# Potter's Angel (Centropyge potteri).....



## Taipan (Feb 12, 2012)

One of my favourite Pygmy Angelfish. "Reef Safe with Caution"; I've had this specimen for years. The only coral nipping that has occurred is with 'freshly' cut flesh from new frags or injured corals. Overall; it hasn't been curious with LPS, SPS, or clams. Each individual fish's demeanour will vary.


----------



## ameekplec. (May 1, 2008)

Definitely my favorite centropyge! Great looking boy you've got there.


----------



## kamal (Apr 21, 2009)

very pretty fish


----------



## fury165 (Aug 21, 2010)

Mine never made it out of quarantine, beautiful fish though..(


----------



## Flexin5 (Nov 12, 2011)

angel fish look so beautiful, if only they were reef safe.


----------



## teemee (Aug 29, 2009)

some centropyge are reef safe, more so than others anyway.
I know of people with cherubs, potters, and I myself have had golden angels in a reef tank with no problems.


----------



## CanadaCorals.com (May 12, 2013)

Some hobbyists choose their corals depending on their fish.

There is an article I read a few months back where a guy in Europoe had his SPS dominated tank filled with angle's!


----------



## Bayinaung (Feb 24, 2012)

reminds me of drwarf gourami from fresh water in shape and stripe patterns


----------



## Letigrama (Jul 6, 2008)

Gorgeous! !!


----------



## teemee (Aug 29, 2009)

Flexin5 said:


> angel fish look so beautiful, if only they were reef safe.

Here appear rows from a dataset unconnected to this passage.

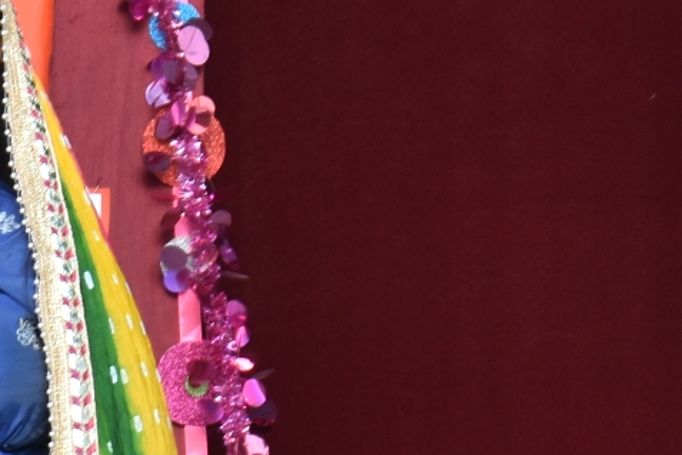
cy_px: 475
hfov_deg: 4.9
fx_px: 7871
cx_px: -140
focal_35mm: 416
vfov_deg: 3.3
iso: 160
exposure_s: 1/60
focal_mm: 55
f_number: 5.6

one of my favorite tanks on RC is Copps, which has tons of angels, and tons of sps.


----------



## ameekplec. (May 1, 2008)

+1. Just keep them fat and then they'll be happy. I kept mine well fed and it never touched the SPS. Lost it in the disaster of a tank move though


----------



## Flexin5 (Nov 12, 2011)

I think it's dependent on the fish. I fed my flame angle like crazy but he still went after sps. I've read that they can be fine in a reef tank for years and then one day bam, your $100 designer frag is eaten..lol


----------